10. Pour les mêmes motifs, la vente de produits pétroliers constituait également une activité économique entrant dans le champ de la taxe sur la valeur ajoutée en application de l'article 256 du code général des impôts, dans les conditions prévues par l'article 298 du même code.
11. En deuxième lieu, et ainsi qu'il a été vu ci-dessus, M. B... s'est livré à une activité illicite constituant une activité occulte au sens du deuxième alinéa de l'article L. 169 du livre des procédures fiscales. Il ne peut donc bénéficier de la franchise en base de la taxe sur la valeur ajoutée prévue à l'article 293 B du code général des impôts, dont les dispositions excluent expressément les contribuables exerçant une telle activité.
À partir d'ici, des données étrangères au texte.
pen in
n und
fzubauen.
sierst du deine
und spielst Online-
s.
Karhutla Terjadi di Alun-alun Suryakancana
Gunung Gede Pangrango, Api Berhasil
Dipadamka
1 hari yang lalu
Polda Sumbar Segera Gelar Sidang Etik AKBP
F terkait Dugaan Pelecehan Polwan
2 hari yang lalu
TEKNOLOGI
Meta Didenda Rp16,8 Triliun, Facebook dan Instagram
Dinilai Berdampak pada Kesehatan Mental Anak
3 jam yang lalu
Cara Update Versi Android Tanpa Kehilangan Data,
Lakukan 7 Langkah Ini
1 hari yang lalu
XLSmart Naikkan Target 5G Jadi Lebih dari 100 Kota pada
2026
12. En troisième lieu, l'administration fiscale a écarté l'existence de charges en soulignant que les achats de carburants avaient été effectués sur le compte de l'employeur de M. B..., dont provenaient également les moyens matériels engagés. M. B... demande l'application d'un taux forfaitaire de charges de 34%, mais n'apporte aucun justificatif à ce titre. Il se borne à se prévaloir d'un souci de réalisme économique qui, en tout état de cause, ne s'oppose pas à l'absence de charges déductibles, dans les circonstances propres à l'espèce.
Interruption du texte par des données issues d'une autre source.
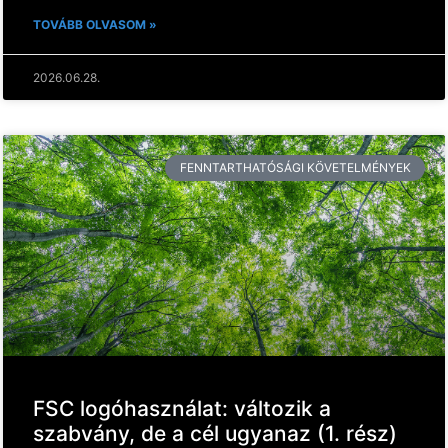
TOVÁBB OLVASOM »
2026.06.28.
FENNTARTHATÓSÁGI KÖVETELMÉNYEK
FSC logóhasználat: változik a
szabvány, de a cél ugyanaz (1. rész)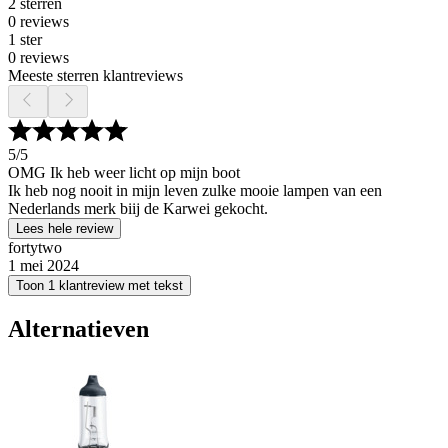
2 sterren
0 reviews
1 ster
0 reviews
Meeste sterren klantreviews
5
/5
OMG Ik heb weer licht op mijn boot
Ik heb nog nooit in mijn leven zulke mooie lampen van een
Nederlands merk biij de Karwei gekocht.
Lees hele review
fortytwo
1 mei 2024
Toon 1 klantreview met tekst
Alternatieven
En ce qui concerne les majorations :
13. Compte tenu de ce qui a été dit, M. B... était tenu de faire connaître son activité à un centre de formalités des entreprises ou au greffe du tribunal de commerce et ne l'a pas fait. Il n'a pas déposé non plus dans le délai légal les déclarations qu'il était tenu de souscrire. Par suite, l'administration était fondée à appliquer aux bénéfices industriels et commerciaux la majoration de 80 % pour activité occulte prévue au c. du 1. de l'article 1728 du code général des impôts.
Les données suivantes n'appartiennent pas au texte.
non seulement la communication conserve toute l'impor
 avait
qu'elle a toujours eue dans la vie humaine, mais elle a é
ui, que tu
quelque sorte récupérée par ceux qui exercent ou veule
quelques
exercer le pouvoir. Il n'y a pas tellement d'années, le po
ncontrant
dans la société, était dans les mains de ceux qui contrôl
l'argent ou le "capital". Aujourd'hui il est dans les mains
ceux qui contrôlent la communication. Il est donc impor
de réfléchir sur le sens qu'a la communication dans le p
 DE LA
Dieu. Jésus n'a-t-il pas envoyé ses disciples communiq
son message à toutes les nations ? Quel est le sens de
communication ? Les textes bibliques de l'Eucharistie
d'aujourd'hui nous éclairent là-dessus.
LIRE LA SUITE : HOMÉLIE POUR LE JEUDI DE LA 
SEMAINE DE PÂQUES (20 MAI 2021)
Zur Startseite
14. Il résulte de ce qui précède que M. B... n'est pas fondé à soutenir que c'est à tort que, par le jugement attaqué, le tribunal administratif de Toulon a rejeté ses demandes. Le surplus de ses conclusions doit donc être rejeté, y compris celles relatives aux frais non compris dans les dépens.
D É C I D E :
Article 1er : Il n'y a pas lieu de statuer à concurrence du dégrèvement prononcé en cours d'instance.
Article 2 : Le surplus des conclusions de M. B... est rejeté.
Article 3 : Le présent arrêt sera notifié à M. A... B... et au ministre de l'économie, des finances et de la souveraineté industrielle et numérique.
Copie en sera adressée pour information à la direction de contrôle fiscal Sud-Est Outre-mer.
Délibéré après l'audience du 24 avril 2025, où siégeaient :
- Mme Paix, présidente,
- Mme Mastrantuono, première conseillère ;
- M. Mérenne, premier conseiller.
Rendu public par mise à disposition au greffe le 12 mai 2025.